Below are some records. Write out the line that contains "toy robot [692,428,744,494]" and all lines after it, exactly, but not the pictures.

(Image change detection data)
____
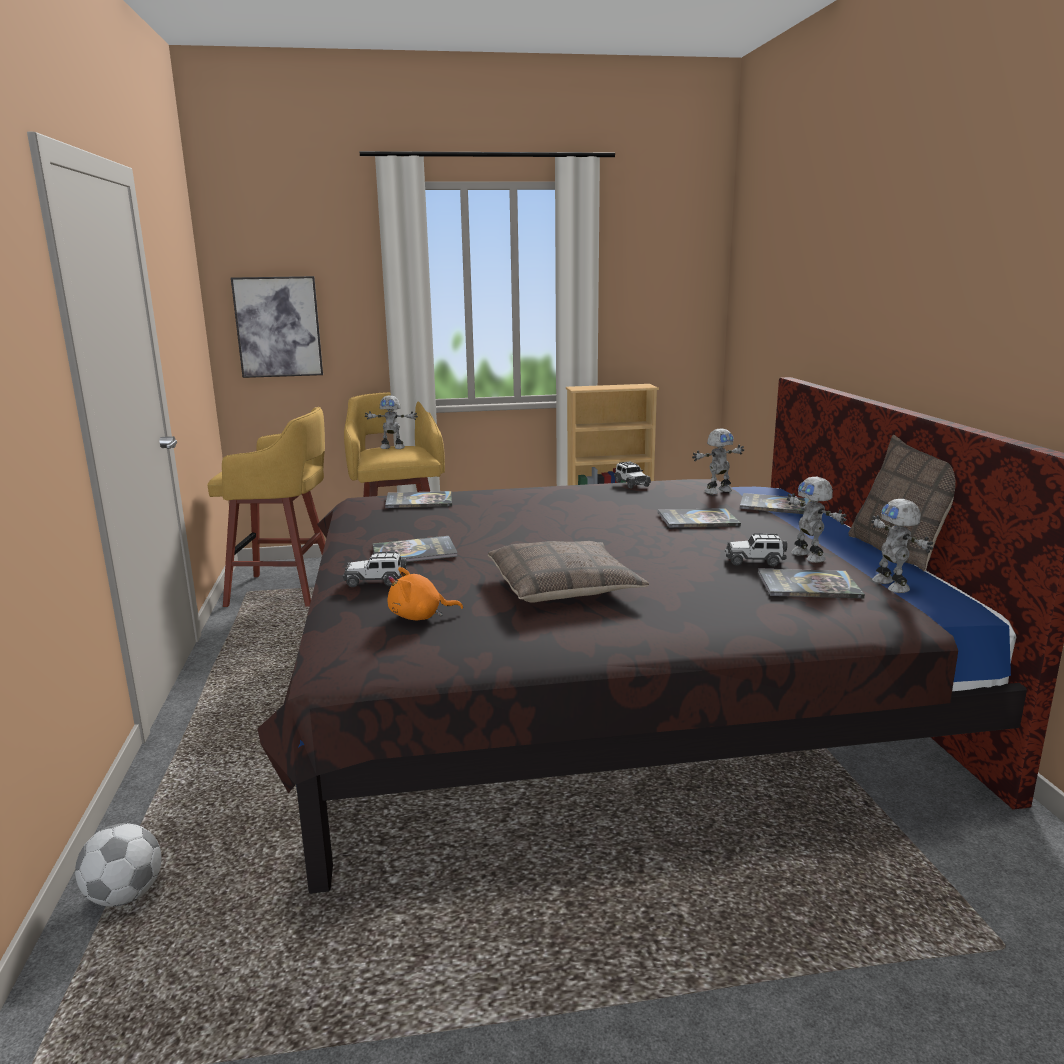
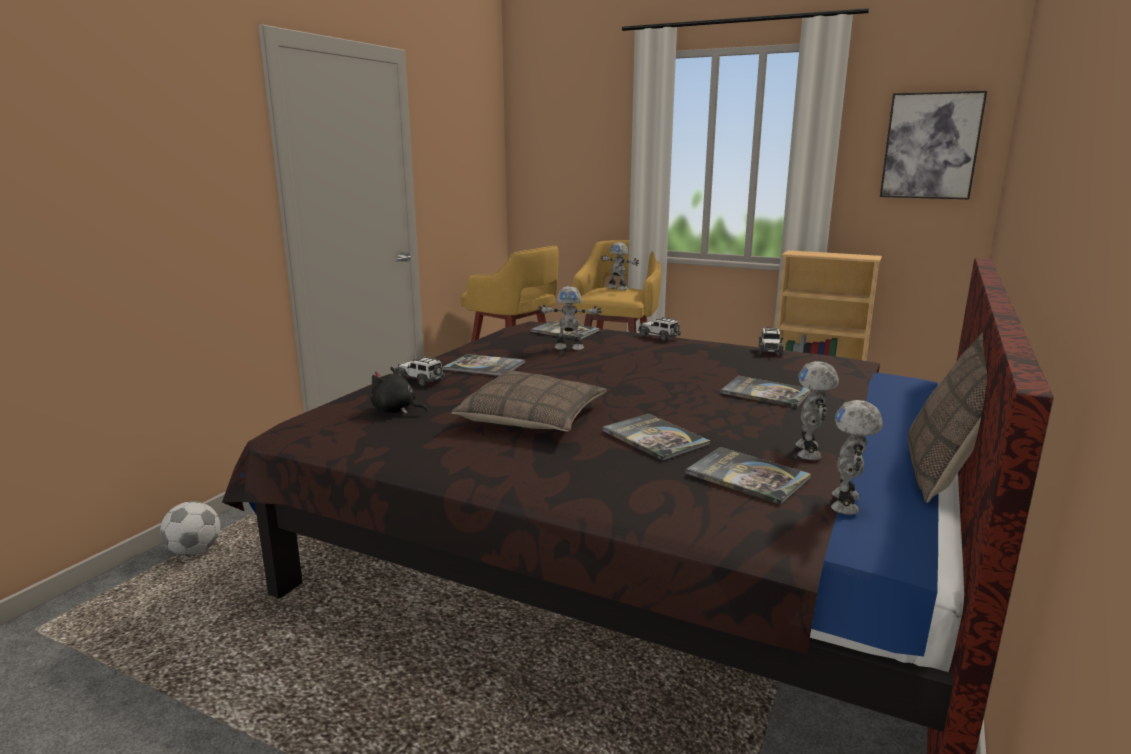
camera: 35 degrees right, 0 degrees up
picture [231,276,323,378] -> picture moved to [880,91,987,199]
orange plush toy [387,567,463,620] -> black plush toy [370,367,428,414]
toy robot [692,428,744,494] -> toy robot moved to [538,286,602,350]
toy car [725,533,787,566] -> toy car moved to [638,317,681,340]
book [739,493,810,514] -> book moved to [602,413,710,461]

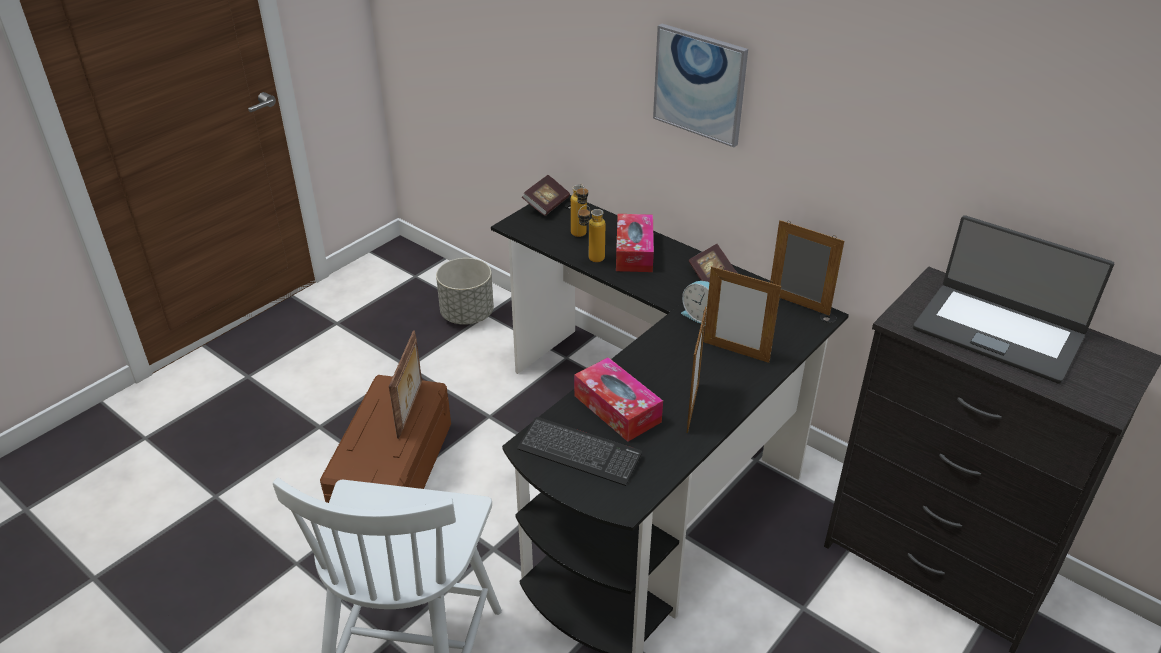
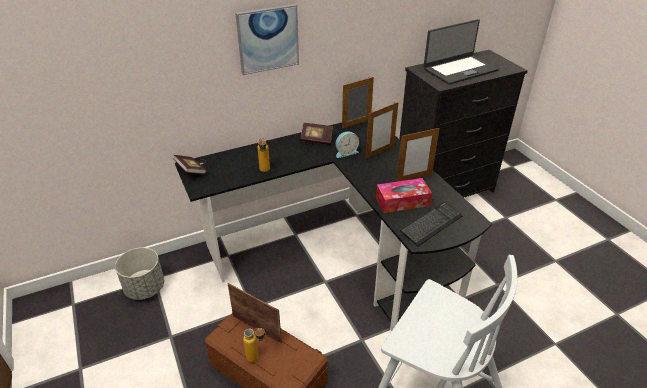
camera: 65 degrees left, 0 degrees up
bottle [571,185,588,237] -> bottle moved to [243,328,265,363]
tissue box [616,214,654,272] -> none
picture frame [687,307,707,433] -> picture frame turned 120 degrees clockwise [396,127,440,182]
____
- WRITTEN ANSWER -
toy robot [692,428,744,494] -> toy robot moved to [538,286,602,350]
toy car [725,533,787,566] -> toy car moved to [638,317,681,340]
book [739,493,810,514] -> book moved to [602,413,710,461]

camera: 65 degrees left, 0 degrees up
bottle [571,185,588,237] -> bottle moved to [243,328,265,363]
tissue box [616,214,654,272] -> none
picture frame [687,307,707,433] -> picture frame turned 120 degrees clockwise [396,127,440,182]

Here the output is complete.